Como ya hiciera con el film En la playa de Chesil, Ian McEwan elabora el guion a partir de una de sus novelas, en este caso The Children Act, y lo hace de nuevo con acierto. La trama avanza a buen ritmo, manteniendo la intriga y la tensión hasta el momento del desenlace final. Los personajes están bien trazados, sin caer en ningún momento en la exageración facilona, ni la protagonista con su distante frialdad, ni los testigos de Jehová -que razonan con ponderación por qué rechazan la sangre de otra persona-, ni el mismo Adam, que toma las decisiones con madurez de adulto, pero junto al que falta la presencia de un maestro que le ayude a encontrar el gozo de vivir una existencia con sentido.

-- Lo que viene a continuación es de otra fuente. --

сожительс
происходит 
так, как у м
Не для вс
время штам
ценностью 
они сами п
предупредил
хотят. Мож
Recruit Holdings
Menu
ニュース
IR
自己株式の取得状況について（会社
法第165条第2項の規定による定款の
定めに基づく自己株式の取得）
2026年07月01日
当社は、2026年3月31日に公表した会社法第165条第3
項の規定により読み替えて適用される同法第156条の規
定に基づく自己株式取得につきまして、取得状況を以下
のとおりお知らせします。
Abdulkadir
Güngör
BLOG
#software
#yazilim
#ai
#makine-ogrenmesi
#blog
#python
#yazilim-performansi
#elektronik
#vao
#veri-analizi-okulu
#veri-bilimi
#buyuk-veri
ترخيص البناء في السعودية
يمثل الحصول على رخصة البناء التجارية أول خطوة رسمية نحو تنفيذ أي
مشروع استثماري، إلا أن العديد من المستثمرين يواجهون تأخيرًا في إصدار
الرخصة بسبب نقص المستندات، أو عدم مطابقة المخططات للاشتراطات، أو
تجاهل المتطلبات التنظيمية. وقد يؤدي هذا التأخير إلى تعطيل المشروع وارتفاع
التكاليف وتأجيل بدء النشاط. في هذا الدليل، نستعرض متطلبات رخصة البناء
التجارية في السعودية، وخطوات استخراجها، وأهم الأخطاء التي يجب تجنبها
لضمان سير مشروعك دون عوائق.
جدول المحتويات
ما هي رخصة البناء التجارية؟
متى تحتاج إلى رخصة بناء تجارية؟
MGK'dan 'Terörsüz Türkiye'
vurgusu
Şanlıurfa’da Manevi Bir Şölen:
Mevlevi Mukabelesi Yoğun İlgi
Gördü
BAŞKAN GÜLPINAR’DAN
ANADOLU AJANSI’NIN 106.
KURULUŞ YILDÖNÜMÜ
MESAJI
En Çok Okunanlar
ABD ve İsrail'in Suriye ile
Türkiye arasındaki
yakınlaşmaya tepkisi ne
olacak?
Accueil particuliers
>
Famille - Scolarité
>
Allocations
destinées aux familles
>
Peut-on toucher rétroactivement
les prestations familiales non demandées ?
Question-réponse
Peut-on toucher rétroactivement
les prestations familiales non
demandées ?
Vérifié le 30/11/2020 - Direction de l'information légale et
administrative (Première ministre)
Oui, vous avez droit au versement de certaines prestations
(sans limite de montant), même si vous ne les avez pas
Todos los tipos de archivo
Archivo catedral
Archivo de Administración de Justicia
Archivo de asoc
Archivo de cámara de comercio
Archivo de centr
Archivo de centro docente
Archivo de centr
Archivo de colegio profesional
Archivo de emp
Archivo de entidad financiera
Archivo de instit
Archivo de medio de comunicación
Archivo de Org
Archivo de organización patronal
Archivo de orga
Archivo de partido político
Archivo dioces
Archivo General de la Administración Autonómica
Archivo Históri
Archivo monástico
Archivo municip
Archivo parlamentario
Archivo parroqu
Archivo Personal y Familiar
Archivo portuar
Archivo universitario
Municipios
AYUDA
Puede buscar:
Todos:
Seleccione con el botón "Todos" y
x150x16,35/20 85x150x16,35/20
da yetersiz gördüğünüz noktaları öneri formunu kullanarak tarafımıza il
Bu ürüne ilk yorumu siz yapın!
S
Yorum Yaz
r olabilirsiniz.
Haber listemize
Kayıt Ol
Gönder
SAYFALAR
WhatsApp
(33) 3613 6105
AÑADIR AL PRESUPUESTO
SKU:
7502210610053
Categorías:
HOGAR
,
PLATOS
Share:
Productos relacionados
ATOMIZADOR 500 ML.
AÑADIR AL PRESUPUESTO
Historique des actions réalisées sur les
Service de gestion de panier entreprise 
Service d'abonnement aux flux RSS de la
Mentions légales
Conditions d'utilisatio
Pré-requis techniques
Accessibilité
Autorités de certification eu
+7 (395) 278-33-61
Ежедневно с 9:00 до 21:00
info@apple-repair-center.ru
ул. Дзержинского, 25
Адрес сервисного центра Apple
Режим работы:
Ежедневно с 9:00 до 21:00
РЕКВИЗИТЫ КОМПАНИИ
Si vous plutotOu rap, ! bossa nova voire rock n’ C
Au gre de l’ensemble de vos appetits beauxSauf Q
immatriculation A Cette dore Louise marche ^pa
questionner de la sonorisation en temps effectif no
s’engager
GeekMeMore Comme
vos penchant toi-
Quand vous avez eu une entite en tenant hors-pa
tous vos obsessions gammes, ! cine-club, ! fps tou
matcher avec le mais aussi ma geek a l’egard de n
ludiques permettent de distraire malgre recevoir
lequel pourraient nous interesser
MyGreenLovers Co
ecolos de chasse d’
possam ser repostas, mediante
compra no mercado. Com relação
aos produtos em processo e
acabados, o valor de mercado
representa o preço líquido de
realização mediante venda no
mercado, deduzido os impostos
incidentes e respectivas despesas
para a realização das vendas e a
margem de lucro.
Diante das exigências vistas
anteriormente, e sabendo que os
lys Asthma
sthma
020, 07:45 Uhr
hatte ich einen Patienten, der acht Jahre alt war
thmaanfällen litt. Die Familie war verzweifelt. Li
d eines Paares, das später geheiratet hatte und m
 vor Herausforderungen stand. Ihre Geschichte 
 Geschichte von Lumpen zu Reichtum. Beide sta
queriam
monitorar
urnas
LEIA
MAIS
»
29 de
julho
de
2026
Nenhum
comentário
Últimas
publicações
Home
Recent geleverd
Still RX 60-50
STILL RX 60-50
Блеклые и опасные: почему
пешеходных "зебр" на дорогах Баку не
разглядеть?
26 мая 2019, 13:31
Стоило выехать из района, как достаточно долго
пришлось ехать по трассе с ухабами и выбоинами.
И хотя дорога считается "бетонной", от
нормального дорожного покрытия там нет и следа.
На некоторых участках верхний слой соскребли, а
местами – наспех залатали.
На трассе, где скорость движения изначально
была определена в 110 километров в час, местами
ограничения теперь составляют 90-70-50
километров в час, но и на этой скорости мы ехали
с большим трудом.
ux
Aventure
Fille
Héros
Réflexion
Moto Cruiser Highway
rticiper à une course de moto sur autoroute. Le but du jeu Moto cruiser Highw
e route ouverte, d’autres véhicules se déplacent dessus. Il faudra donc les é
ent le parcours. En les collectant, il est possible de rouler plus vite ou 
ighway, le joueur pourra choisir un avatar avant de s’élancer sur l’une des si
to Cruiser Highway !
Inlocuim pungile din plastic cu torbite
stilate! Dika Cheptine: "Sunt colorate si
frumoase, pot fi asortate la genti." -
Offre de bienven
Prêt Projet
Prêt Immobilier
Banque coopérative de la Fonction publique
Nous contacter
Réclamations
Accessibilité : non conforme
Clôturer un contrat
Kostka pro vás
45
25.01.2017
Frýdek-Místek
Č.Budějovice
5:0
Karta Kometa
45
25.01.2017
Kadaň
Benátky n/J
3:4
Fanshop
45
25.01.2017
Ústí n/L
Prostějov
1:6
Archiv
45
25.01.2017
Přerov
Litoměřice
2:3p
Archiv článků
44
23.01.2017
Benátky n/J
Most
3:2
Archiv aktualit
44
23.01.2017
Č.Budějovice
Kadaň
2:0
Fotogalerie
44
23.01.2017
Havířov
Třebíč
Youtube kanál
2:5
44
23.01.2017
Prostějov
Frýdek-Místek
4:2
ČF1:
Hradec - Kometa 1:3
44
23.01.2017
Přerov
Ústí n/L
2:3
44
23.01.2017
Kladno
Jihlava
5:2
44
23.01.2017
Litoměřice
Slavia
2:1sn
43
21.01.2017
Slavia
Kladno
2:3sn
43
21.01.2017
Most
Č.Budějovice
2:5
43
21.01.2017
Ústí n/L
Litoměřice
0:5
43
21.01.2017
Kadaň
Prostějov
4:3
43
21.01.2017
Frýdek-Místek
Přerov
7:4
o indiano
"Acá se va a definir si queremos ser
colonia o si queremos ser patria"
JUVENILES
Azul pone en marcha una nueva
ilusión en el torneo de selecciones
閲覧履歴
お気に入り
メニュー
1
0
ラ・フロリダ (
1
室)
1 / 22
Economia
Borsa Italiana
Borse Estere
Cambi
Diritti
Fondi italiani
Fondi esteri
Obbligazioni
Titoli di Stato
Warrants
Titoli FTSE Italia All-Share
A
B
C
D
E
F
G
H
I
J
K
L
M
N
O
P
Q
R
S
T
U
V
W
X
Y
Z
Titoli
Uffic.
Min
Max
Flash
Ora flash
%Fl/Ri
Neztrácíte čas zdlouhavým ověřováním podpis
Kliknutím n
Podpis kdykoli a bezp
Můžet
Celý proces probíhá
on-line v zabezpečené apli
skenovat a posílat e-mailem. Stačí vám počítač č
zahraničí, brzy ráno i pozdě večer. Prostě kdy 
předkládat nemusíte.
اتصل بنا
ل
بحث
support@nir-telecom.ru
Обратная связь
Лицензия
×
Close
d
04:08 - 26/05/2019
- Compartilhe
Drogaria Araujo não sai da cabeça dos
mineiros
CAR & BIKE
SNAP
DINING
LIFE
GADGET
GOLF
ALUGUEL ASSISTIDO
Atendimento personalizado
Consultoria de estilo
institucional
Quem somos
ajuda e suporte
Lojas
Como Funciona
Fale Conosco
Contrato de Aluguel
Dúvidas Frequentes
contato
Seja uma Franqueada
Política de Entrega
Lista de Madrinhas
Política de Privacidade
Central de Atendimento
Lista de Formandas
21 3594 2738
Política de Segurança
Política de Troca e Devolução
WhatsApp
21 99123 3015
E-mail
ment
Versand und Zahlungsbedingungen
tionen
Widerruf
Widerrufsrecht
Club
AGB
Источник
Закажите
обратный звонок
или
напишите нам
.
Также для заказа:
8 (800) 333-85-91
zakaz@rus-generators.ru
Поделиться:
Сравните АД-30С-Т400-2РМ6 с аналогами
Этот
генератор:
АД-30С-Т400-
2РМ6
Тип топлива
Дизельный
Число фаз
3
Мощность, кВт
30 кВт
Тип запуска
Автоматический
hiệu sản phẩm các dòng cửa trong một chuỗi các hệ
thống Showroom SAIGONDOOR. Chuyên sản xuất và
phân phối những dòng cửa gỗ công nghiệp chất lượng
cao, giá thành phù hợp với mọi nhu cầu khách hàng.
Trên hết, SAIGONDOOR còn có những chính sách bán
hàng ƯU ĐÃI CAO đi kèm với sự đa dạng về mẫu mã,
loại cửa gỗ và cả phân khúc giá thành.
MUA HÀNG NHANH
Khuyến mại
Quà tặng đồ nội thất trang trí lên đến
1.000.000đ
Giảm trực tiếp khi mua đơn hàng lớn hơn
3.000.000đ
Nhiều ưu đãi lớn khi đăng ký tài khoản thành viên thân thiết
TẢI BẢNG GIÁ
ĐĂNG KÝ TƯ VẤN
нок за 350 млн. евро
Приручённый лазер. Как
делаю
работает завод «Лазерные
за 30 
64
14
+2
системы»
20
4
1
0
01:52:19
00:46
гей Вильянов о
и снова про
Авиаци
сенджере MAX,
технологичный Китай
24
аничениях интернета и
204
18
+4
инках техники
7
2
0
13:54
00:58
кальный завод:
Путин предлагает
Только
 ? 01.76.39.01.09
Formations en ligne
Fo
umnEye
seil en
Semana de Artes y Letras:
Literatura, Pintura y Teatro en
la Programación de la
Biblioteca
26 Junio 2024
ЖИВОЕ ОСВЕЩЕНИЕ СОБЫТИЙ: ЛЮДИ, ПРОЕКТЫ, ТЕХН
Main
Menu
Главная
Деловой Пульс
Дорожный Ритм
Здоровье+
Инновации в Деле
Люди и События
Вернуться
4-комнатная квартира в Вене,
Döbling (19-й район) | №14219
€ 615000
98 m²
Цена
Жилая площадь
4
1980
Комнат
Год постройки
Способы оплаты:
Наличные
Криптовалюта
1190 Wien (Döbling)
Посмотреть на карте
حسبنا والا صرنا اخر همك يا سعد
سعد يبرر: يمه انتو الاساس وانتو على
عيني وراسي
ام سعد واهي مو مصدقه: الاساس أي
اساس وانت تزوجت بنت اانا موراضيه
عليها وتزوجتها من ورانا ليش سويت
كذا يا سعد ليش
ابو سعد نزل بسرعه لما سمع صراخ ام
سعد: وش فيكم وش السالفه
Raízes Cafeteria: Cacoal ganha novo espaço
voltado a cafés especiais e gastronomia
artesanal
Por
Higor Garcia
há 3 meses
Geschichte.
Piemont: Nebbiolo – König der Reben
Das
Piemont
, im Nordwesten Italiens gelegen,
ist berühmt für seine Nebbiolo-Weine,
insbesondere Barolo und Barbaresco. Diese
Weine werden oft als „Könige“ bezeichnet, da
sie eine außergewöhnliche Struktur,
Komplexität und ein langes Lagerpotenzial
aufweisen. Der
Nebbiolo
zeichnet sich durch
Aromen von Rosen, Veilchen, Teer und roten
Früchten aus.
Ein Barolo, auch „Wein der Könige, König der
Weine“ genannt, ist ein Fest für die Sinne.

Emma Thompson lleva a cabo un trabajo extraordinario (Hay que decir, como curiosidad, que en la vida real tiene la misma edad que la jueza que encarna, 59 años). Stanley Tucci como Jack Maye, el marido de Fiona y Fionn Whitehead, en el papel del joven enfermo que conmociona las seguridades de la brillante jueza, están ambos magníficos en sus papeles.
Una película muy interesante, que presenta algunos casos que van a juicio, que suponen dilemas morales que dan que pensar al espectador. Pero, sobre todo, la historia de Fiona Maye suscita una seria reflexión sobre el sentido de la vida y el sentido de cualquier profesión.